MARKLE, Ind. (WPTA21) - Many of Indiana's 800 volunteer fire departments are struggling with tight budgets and sagging recruitment.
Agencies are having to think outside the box to overcome some problems, while others may take help from state lawmakers to get a handle on.
The Markle Fire Department in Huntington County is pumped up about showing off its new toy.
It's a truck that is an engine, outfitted with hoses and fire suppression equipment, and a rescue vehicle, all in one.
Fire chief Jon Gray admits the truck is not cheap.
It cost about $640,000.
But now, when a house catches fire, or a serious car crash happens, the department may only have to send out one truck, not two, to assist.
"With taking only one truck you're saving a lot of wear and tear. We're saving fuel by only taking one truck out instead of two and hopefully we'll see great success and this lasting 20 years," Chief Gray said.
The Markle Fire Department doesn't have significant manpower issues, but that's not the case for several others in this area.
"We're just seeing less and less people wanting to become volunteer firefighters," said Don Patnoude.
He is the long-time chief of the Southwest Fire District in Allen County.
His department has a budget to support hiring some full and part-time staff to make fire and ambulance runs at all times of the day.

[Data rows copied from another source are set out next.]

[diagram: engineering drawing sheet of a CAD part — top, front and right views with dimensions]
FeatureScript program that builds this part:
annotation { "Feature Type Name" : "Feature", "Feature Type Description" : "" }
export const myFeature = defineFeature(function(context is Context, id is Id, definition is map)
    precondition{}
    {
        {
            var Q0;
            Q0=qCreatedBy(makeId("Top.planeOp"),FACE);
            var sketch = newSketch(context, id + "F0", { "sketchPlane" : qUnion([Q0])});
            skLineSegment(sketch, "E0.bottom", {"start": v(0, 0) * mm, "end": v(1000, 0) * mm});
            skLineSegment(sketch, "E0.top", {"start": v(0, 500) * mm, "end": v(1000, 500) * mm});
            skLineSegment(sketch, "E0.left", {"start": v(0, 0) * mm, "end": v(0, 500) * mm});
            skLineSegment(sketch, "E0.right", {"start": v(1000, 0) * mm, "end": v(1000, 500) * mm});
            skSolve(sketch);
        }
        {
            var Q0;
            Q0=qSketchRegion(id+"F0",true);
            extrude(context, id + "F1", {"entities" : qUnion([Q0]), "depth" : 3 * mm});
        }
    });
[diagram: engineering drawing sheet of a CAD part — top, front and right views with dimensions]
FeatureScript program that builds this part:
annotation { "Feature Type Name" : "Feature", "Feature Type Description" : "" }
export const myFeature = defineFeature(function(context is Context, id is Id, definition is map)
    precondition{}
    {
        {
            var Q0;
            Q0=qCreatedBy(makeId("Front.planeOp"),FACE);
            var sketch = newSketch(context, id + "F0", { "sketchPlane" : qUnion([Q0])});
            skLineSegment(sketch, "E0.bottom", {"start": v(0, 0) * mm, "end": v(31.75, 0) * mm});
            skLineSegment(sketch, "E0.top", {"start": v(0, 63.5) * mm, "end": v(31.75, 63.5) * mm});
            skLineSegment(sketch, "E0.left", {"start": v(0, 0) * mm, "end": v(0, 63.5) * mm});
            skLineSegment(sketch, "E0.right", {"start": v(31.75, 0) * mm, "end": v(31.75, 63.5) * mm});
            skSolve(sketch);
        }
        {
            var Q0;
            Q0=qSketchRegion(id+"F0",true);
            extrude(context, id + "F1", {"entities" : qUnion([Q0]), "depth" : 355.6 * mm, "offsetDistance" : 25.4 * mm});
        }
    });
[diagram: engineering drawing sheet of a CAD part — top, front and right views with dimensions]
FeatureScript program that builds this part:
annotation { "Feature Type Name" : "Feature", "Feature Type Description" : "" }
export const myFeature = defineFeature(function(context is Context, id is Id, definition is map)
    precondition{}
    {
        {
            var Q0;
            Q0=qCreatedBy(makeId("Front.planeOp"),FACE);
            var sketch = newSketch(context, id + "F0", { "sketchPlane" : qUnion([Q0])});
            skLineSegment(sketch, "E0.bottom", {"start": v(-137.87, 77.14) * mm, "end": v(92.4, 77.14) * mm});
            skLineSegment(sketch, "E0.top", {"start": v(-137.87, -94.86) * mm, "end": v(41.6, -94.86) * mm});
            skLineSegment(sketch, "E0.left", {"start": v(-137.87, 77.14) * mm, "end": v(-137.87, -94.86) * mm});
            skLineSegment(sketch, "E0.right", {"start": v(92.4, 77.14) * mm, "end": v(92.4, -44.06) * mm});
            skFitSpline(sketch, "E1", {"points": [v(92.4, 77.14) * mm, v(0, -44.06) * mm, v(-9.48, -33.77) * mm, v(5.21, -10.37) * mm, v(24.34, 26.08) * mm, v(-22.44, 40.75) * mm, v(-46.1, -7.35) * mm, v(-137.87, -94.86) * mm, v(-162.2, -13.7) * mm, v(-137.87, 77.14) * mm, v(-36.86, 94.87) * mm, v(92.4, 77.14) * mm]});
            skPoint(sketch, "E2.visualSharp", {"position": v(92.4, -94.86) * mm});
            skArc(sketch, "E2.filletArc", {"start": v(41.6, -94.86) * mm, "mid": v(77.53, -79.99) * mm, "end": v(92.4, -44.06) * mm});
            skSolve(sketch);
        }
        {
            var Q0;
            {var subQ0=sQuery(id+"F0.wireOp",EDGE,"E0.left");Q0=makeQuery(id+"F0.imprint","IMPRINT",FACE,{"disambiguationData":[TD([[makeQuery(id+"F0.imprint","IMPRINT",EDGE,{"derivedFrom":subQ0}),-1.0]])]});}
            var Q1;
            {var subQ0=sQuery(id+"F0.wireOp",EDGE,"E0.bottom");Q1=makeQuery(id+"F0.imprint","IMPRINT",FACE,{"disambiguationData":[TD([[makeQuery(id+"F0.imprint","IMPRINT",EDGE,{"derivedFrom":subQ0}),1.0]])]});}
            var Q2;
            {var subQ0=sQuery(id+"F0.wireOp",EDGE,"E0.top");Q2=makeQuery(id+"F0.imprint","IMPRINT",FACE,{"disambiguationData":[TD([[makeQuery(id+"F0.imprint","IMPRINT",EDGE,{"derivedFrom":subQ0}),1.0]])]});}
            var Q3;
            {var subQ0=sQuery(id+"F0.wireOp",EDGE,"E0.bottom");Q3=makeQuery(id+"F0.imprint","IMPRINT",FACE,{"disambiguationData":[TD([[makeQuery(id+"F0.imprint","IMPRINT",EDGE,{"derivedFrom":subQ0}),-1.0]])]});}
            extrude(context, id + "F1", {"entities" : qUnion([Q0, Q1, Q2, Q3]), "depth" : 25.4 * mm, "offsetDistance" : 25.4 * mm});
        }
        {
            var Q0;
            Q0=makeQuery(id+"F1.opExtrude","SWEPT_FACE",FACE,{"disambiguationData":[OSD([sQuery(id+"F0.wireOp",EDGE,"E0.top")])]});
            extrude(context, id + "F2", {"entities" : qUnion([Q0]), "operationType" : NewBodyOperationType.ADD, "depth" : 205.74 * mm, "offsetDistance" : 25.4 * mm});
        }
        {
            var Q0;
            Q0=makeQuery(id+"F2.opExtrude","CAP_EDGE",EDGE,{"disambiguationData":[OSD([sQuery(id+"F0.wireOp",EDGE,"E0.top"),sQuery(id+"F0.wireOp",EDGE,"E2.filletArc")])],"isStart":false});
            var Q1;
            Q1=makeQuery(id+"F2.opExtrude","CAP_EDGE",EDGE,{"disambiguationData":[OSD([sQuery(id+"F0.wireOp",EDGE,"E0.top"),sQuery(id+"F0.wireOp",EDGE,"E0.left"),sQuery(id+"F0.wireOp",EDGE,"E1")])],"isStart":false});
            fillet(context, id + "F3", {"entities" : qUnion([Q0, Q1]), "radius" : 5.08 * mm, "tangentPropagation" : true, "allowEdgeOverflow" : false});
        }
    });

Some small departments can't afford to do that.
Patnoude says agencies that can't recruit enough young volunteers, must rely on aging ones who may find it hard to handle the physical demands of firefighting.
"In many departments it's already at the critical level and there needs to be…the ball needs to start rolling down at the Statehouse on how we address this, because ultimately it's going to end up there. You're not going to be able to kick the can down the road, because you're running out of road," Patnoude said.
About 70 percent of America's firefighters are volunteers.